1984: Thirteenth and fourteenth expeditions, to the Rio Trombetas in Pará to see the biological reserve created in 1979.

1986: Granted fellowship of the Linnaean Society. During an exhibition of her Amazon Collection of 60 paintings at the Missouri Botanical Garden, Mee campaigned against environmental damage, pollution, and species extinction.

1988: Fifteenth and final journey along the Rio Negro, near Manaus, to paint the blooming of the Amazon moonflower Selenicereus (Strophocactus) wittii, documented by photographer Tony Morrison, during which Mee celebrates her 79th birthday. This journey serves as the basis of the 2012 Brazilian documentary Margaret Mee and the Moonflower. Later in the year, Mee begins discussions that lead to the founding of the Margaret Mee Amazon Trust (MMAT) to help the Botanic Garden at Kew acquire the 60 paintings comprising the Amazon Collection and to create a scholarship program to support forest conservation. Tragically, she passes away on 30 May after a car accident in Leicestershire, England. Following her death, Philip Jenkins sets up a sister organization of the MMAT based in Rio de Janeiro: the Fundação Botânica Margaret Mee (FBMM), promoting local scholarships in Brazil.

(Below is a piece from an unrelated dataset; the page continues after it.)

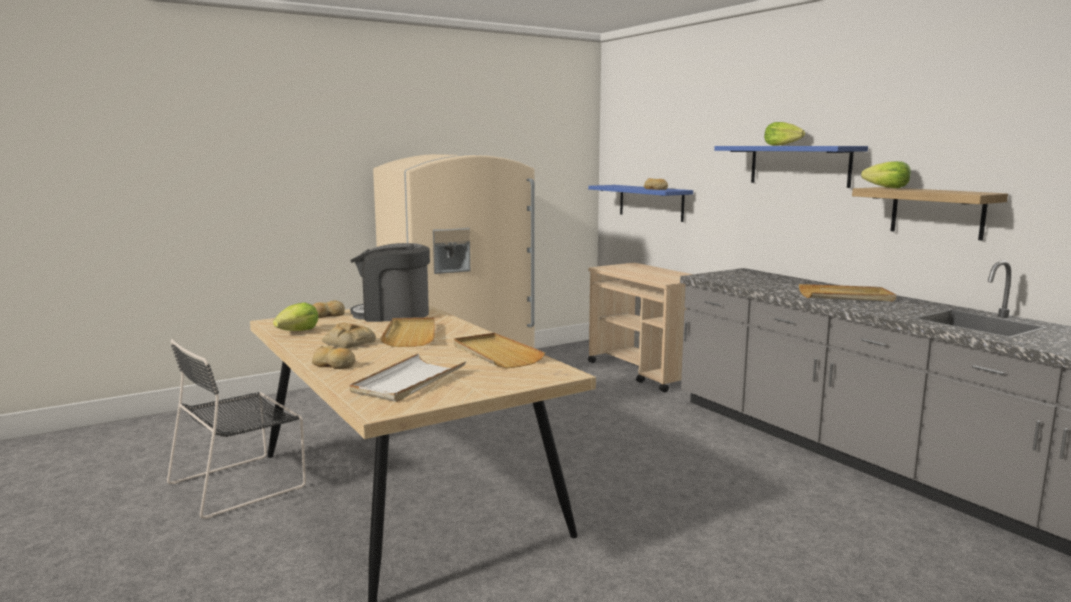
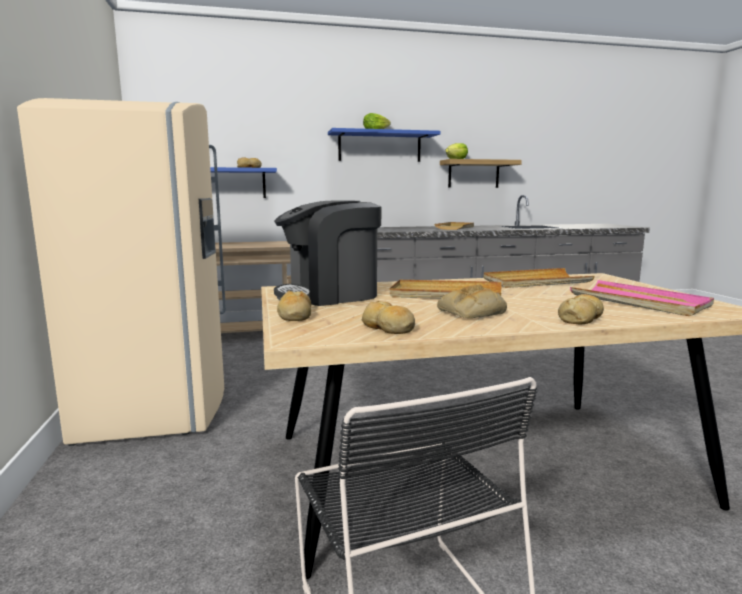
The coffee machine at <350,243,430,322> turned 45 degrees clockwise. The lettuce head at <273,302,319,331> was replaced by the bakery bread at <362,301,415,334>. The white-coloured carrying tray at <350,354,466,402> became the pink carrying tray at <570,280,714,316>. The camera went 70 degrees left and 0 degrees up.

1990: MMAT purchases 29 paintings from the Amazon Collection for Kew.

1993: MMAT acquires the remaining paintings from the Collection along with the complete set of Mee’s sketchbooks, several notebooks, and assorted memorabilia.

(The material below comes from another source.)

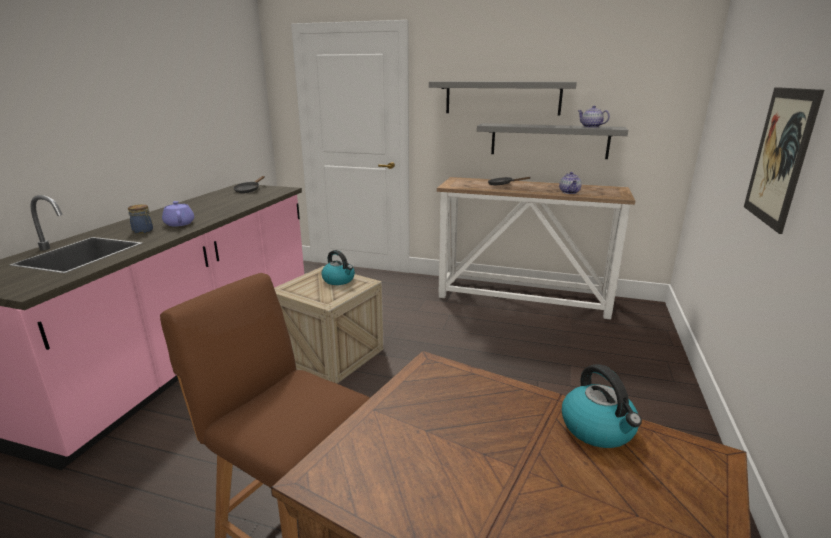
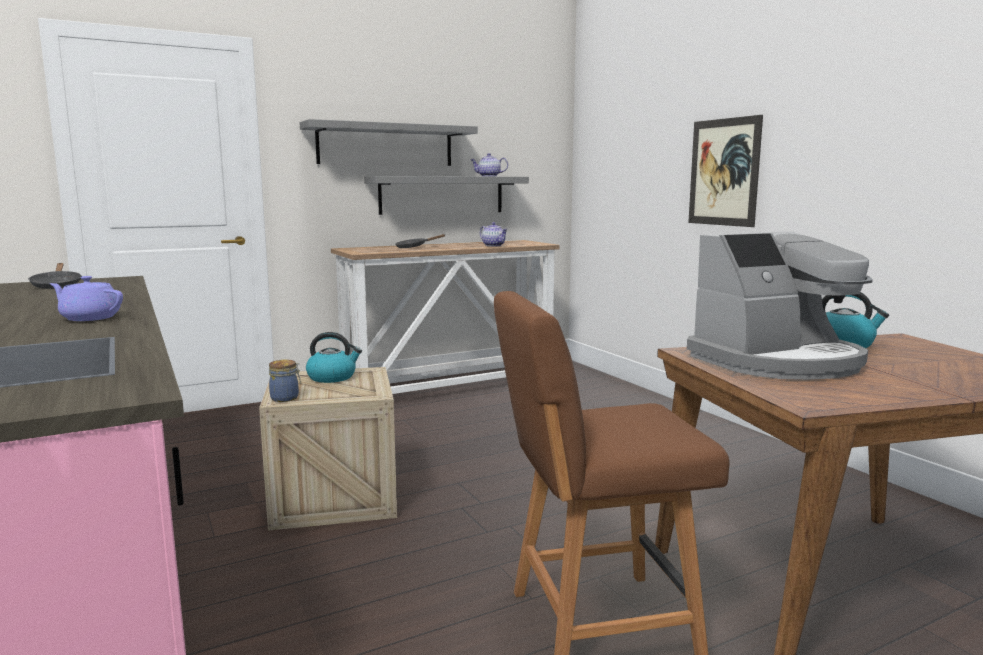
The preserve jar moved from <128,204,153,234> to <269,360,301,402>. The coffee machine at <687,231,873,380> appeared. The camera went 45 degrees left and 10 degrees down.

1996: Following discussions about the future of the program, MMAT is dissolved and transferred to Kew. The scholarship program is renamed the Margaret Mee Fellowship Programme, working closely with FBMM.

2005: The Margaret Mee Fellowship Programme is restricted to artist scholarships, and the FBMM is later renamed the Fundação Flora de Apoio à Botânica.